• _OPDRACHT_:
Neem alle items hieronder woordelijk over, maar laat de afbeeldingen weg.
★ ★ ★ ★ ★
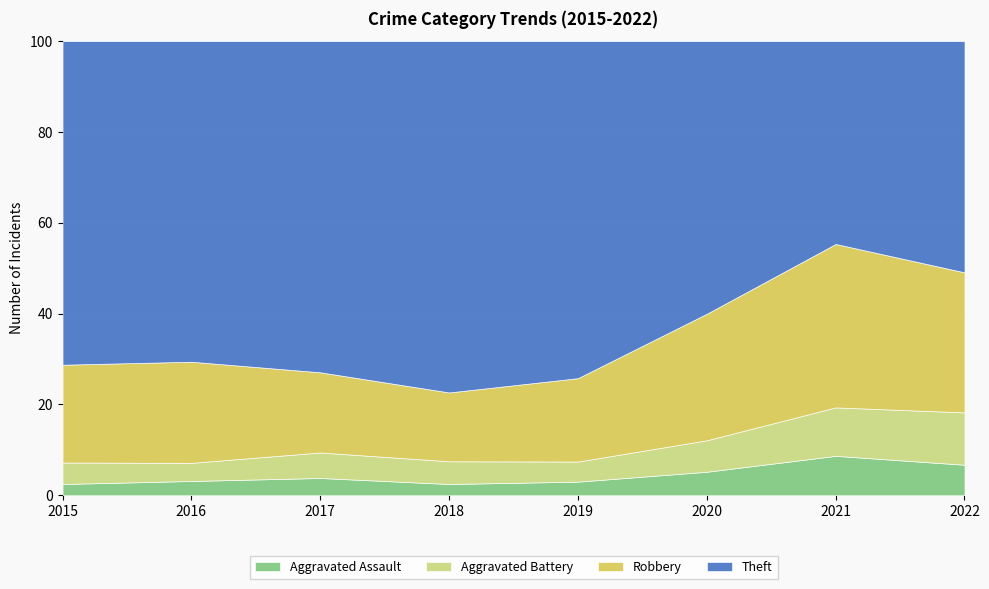

What is the average value of the Aggravated Assault series?

4.4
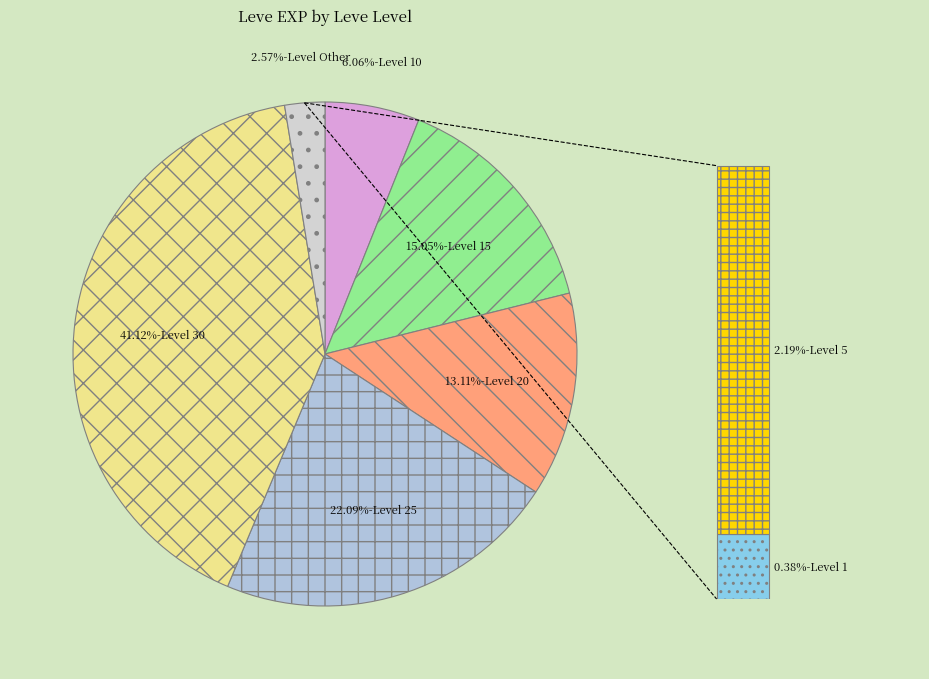

Approximately how many times larger is the value at 15 compared to 5?

6.9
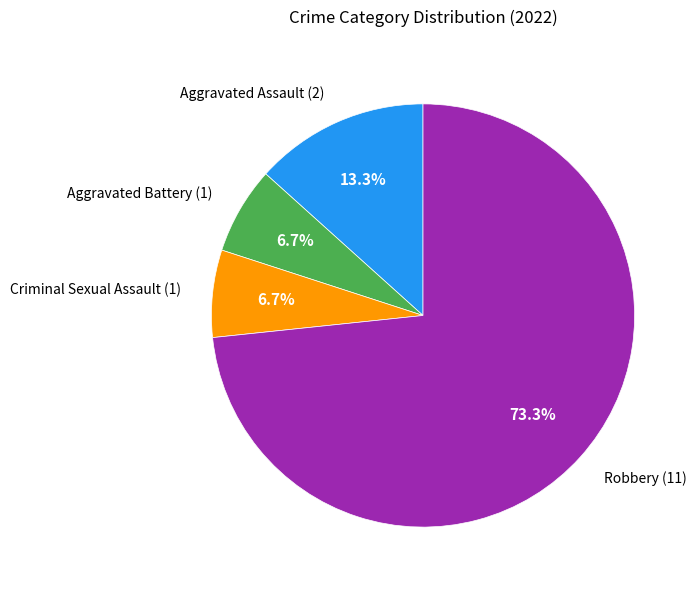

Is there a majority slice in this chart?

Yes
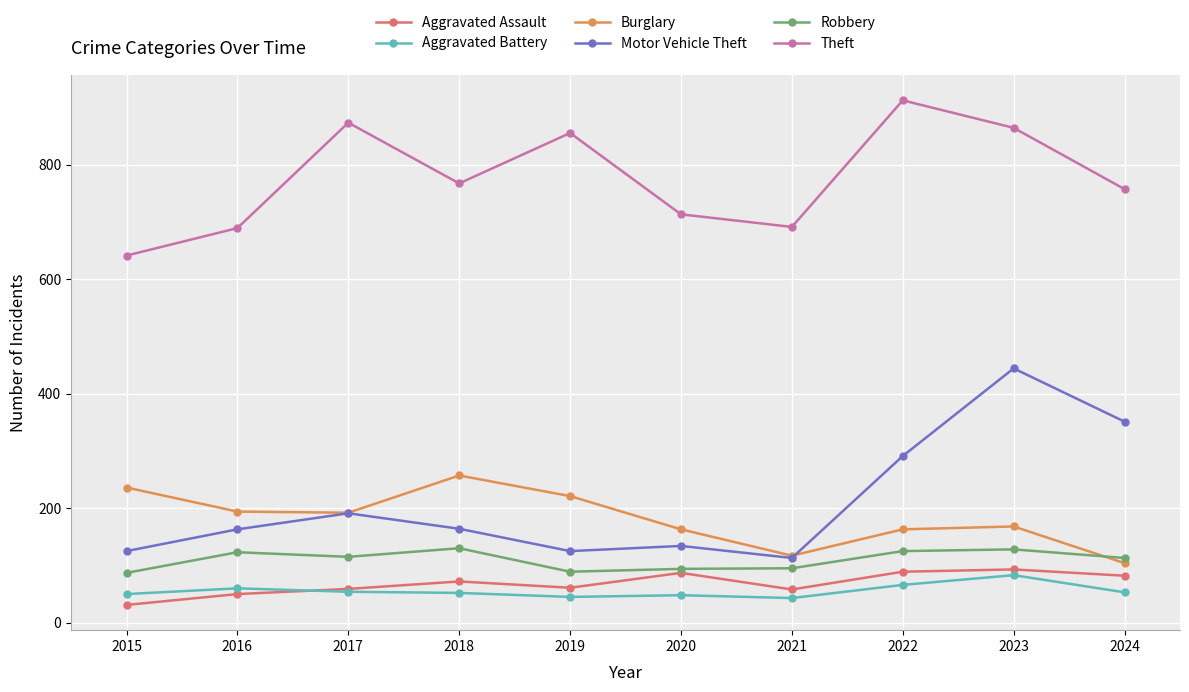

The value of Motor Vehicle Theft at 2017 is 308. True or false?

False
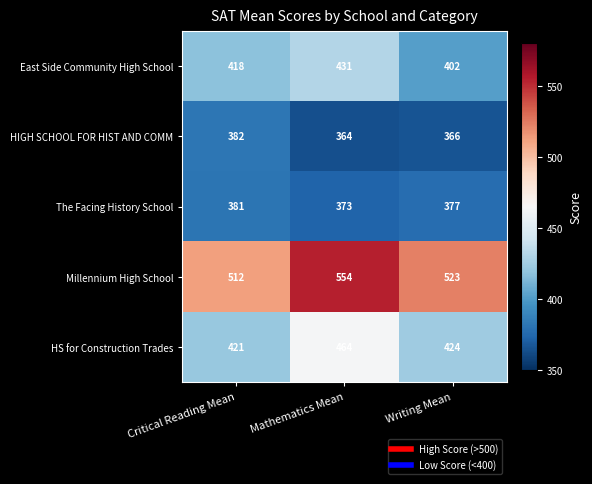

How many data points in HIGH SCHOOL FOR HIST AND COMM are less than 366?

1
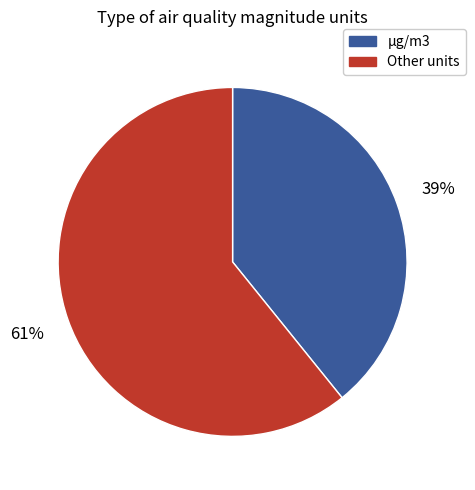

Is there a majority slice in this chart?

Yes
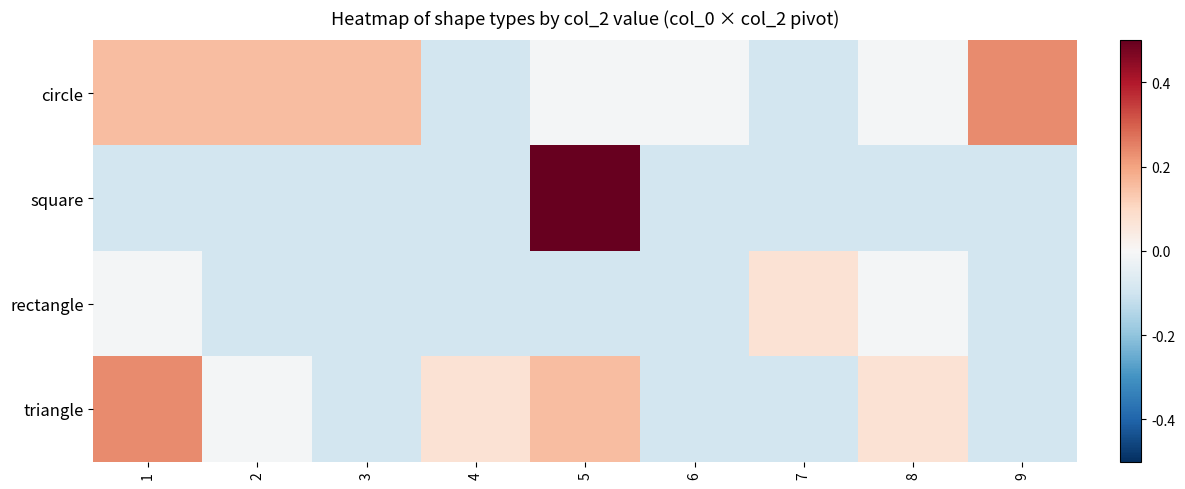

Count the number of categories in the chart.

9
★ ★ ★ ★ ★
• _OPLOSSING_:
What is the average value of the Aggravated Assault series?

4.4

Approximately how many times larger is the value at 15 compared to 5?

6.9

Is there a majority slice in this chart?

Yes

The value of Motor Vehicle Theft at 2017 is 308. True or false?

False

How many data points in HIGH SCHOOL FOR HIST AND COMM are less than 366?

1

Is there a majority slice in this chart?

Yes

Count the number of categories in the chart.

9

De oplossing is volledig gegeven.